Auch Kein & Aber will ab 2013 zur Hardcover-Ausgabe den kostenlosen eBook-Download anbieten

Neben den „Vorreitern“ Tolkemitt & Haffmans, h.f. ullmann und Edel haben sich erst wenige Verlage zu diesem Schritt entschlossen, der im Sinne des stationären Buchhandels ist: Mit dem Frühjahrsprogramm2013 will auch Kein & Aber sämtliche HC-Neuerscheinungen mit einem individuellen Code für ein kostenloses eBook ausrüsten. Wir haben bei Verleger Peter Haag (Foto) nachgefragt:

Was hat Sie zu diesem Schritt bewogen?

Peter Haag: Weil wir der Meinung sind, dass Leser, die Hardcover kaufen, zu unseren Premiumskunden gehören.

Peter Haag:
„Wir brauchen Händler, die
unsere Inhalte kommunizieren“

Dieser Kunde entscheidet sich neben der schönen Buchausgabe schließlich vor allem auch für den Inhalt, es geht ja nicht nur um 300 gr. Papier, die wir ihm verkaufen. Wenn dieser Kunde nun unterwegs ist und diesen Inhalt auch auf einem Reader lesen will, soll er das ohne zusätzlichen Aufpreis auch machen können. Ausserdem bekommt das „wertfreie“ eBook ein werthaltiges Gesicht durch das gedruckte Buch.“

Warum fiel diese Entscheidung nicht eher?

Weil sich die Schnittmenge von Digital- und Printlesern stetig vergrössert und heute ein Kundenbedürfnis darstellt, das wir bedienen wollen.

Was hat Sie letztlich überzeugt, dass dieser Schritt richtig ist?

Ich möchte vermeiden, dass sich der Kunde zwischen schön und praktisch entscheiden muss. Wir möchten ihm beides, also schön und praktisch, bieten.

Es gehen bisher nur wenige Verlage diesen Weg (es scheint mir der einzige Weg zu sein, den Buchhandel am diesem „Geschäft“ teilhaben zu lassen?)

Selbstverständlich ist zudem ein gewünschter Nebeneffekt, den Buchhandel vom eBook nicht auzuschließen. Der Buchhändler handelt bei unseren Titeln mit Premiumsartikeln, warum soll er da nicht die elektronische Version mitanbieten können. Wir wollen nicht, dass der Buchhändler „alt“ aussieht und als Papierhändler abgewertet wird. Wir wollen, dass unsere Buchhändler weiterhin auch Inhaltshändler sind.

Das stärkt die Position des stationären Handels, der damit die Chance hat, die Entwicklung zum bloßen „Show-Room“ für die Online-Käufer aufhalten zu können.

Ja, denn wir brauchen Händler, die unsere Inhalte kommunizieren. Das E-Book ist im Grunde ein neuer Vertriebsweg, der Inhalt bleibt aber nach wie vor essentiell.

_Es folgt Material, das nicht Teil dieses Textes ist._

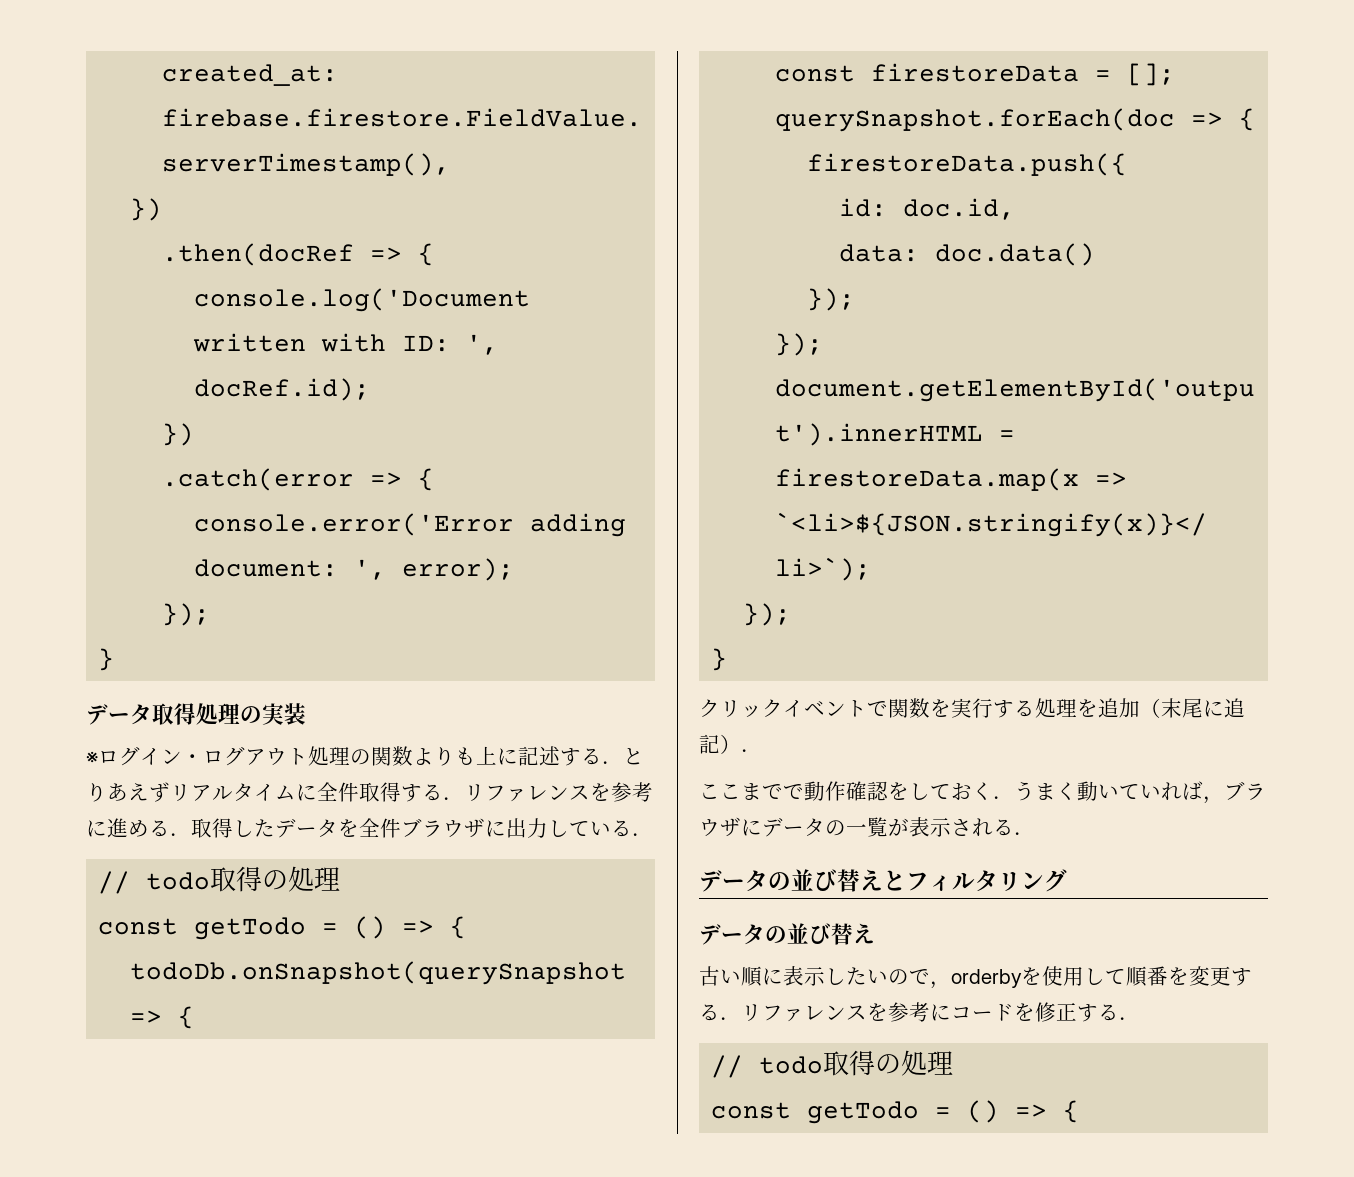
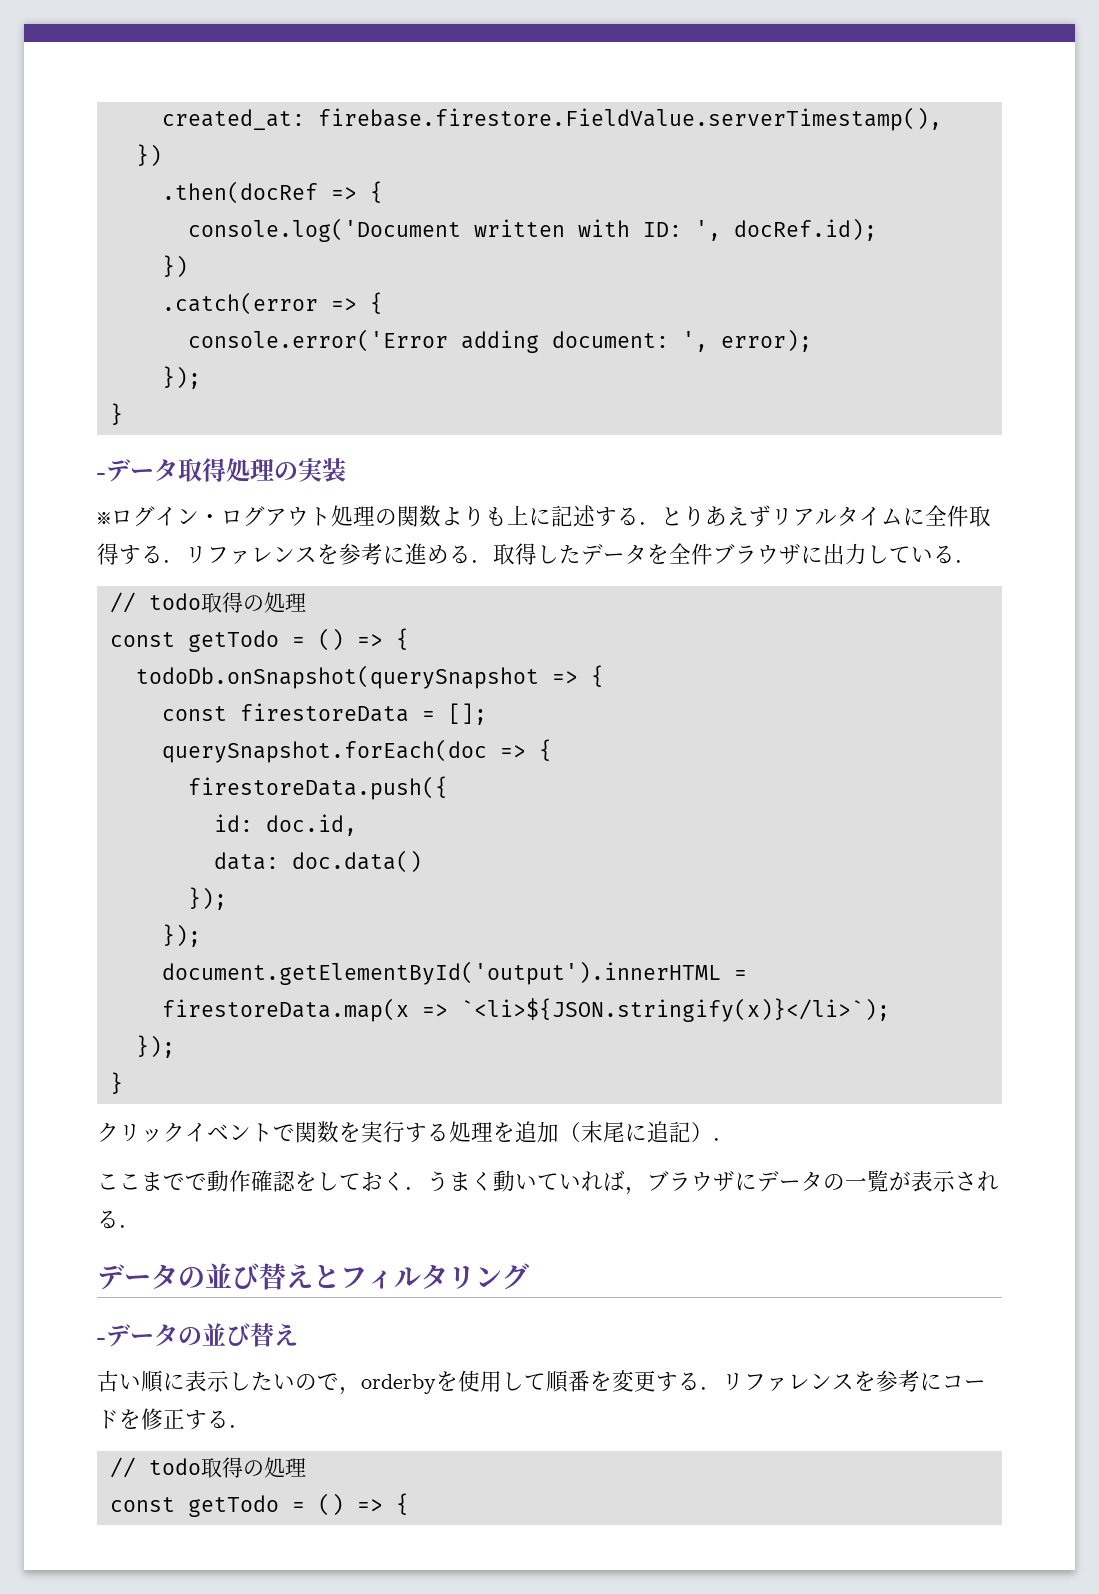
(115, 659) none -> [97,473,106,479] -
(1067, 880) none -> [97,1338,106,1344] -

Wir wollen dem Kunden beim Kauf eines HC beide Vorteile in die Hand geben.

Wie schätzen Sie die weitere Entwicklung ein?

Das eBook wird immer stärker zum Massenstandard auf Kosten der TBs, während die Zutrittskriterien für das gedruckte Buch angehoben werden. Das schön gemachte gedruckte Buch wird zum Premiumsartikel und Ausdruck eines bewussten intelligenten Lifestyles.

Ihre Hoffnung?

Der Wunsch, dass unsere Branche das Heft in Sachen Fachhändler wieder in die Hand nimmt und sich die Butter nicht von Fremden wegnehmen lässt.